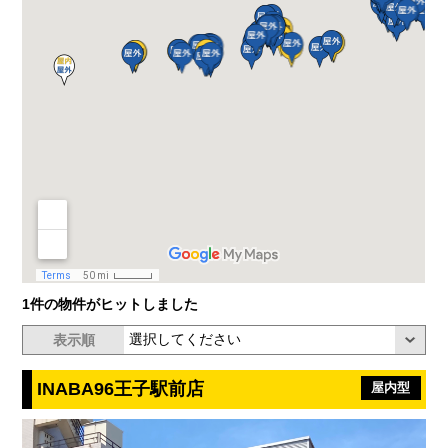
1件の物件がヒットしました
表示順
INABA96王子駅前店
屋内型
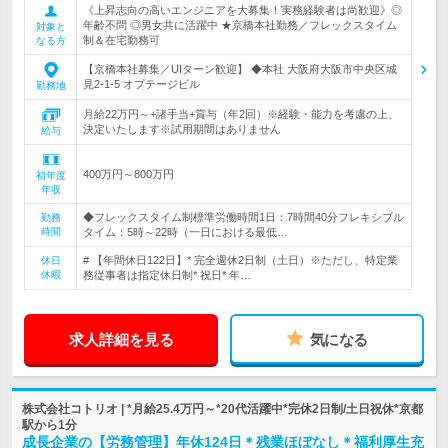
《上昇志向の高いエンジニアを大募集！実務経験者は尚歓迎》◎
年齢不問 ◎男女共に活躍中 ★京橋本社勤務／フレックスタイム
対象と
制＆在宅勤務可
なる方
【京橋本社募集／UIターン歓迎】 ◆本社 大阪府大阪市中央区城
見2-1-5 オプテージビル
勤務地
月給22万円～+諸手当+賞与（年2回）※経験・能力を考慮の上、
決定いたします※試用期間はありません
給与
400万円～800万円
初年度
年収
◆フレックスタイム制標準労働時間1日：7時間40分フレキシブル
勤務
時間
タイム：5時～22時（一日における最低…
# 【年間休日122日】* 完全週休2日制（土日）※ただし、特定業
休日
休暇
務従事者は指定休日制* 祝日* 年…
求人詳細を見る
気になる
株式会社コトリオ | *月給25.4万円～*20代活躍中*完休2日制/土日祝休*京都
駅から1分
成長企業の【労務管理】年休124日＊残業ほぼなし＊福利厚生充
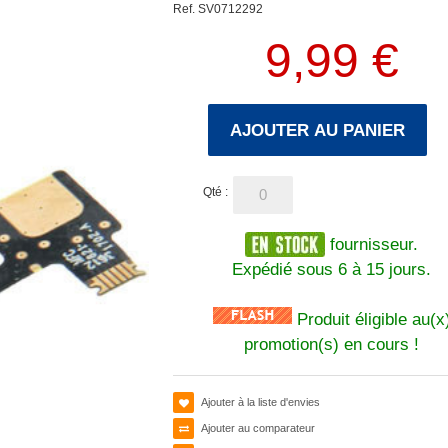
Ref. SV0712292
9,99 €
AJOUTER AU PANIER
Qté :
fournisseur.
Expédié sous 6 à 15 jours.
Produit éligible au(x
promotion(s) en cours !
Ajouter à la liste d'envies
Ajouter au comparateur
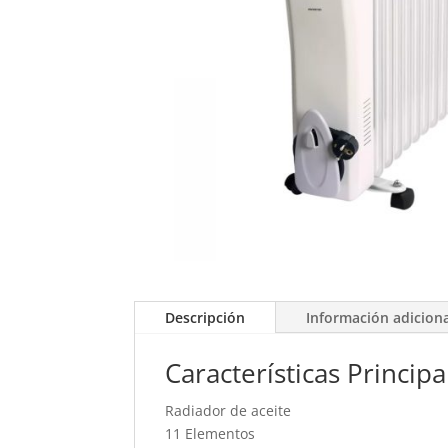
Descripción
Información adicion
Características Principa
Radiador de aceite
11 Elementos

· · · ·

Leaving every image behind, repeat the data in full and exactly.

1件の物件がヒットしました
表示順
INABA96王子駅前店
屋内型
《上昇志向の高いエンジニアを大募集！実務経験者は尚歓迎》◎
年齢不問 ◎男女共に活躍中 ★京橋本社勤務／フレックスタイム
対象と
制＆在宅勤務可
なる方
【京橋本社募集／UIターン歓迎】 ◆本社 大阪府大阪市中央区城
見2-1-5 オプテージビル
勤務地
月給22万円～+諸手当+賞与（年2回）※経験・能力を考慮の上、
決定いたします※試用期間はありません
給与
400万円～800万円
初年度
年収
◆フレックスタイム制標準労働時間1日：7時間40分フレキシブル
勤務
時間
タイム：5時～22時（一日における最低…
# 【年間休日122日】* 完全週休2日制（土日）※ただし、特定業
休日
休暇
務従事者は指定休日制* 祝日* 年…
求人詳細を見る
気になる
株式会社コトリオ | *月給25.4万円～*20代活躍中*完休2日制/土日祝休*京都
駅から1分
成長企業の【労務管理】年休124日＊残業ほぼなし＊福利厚生充
Ref. SV0712292
9,99 €
AJOUTER AU PANIER
Qté :
fournisseur.
Expédié sous 6 à 15 jours.
Produit éligible au(x
promotion(s) en cours !
Ajouter à la liste d'envies
Ajouter au comparateur
Descripción
Información adicion
Características Principa
Radiador de aceite
11 Elementos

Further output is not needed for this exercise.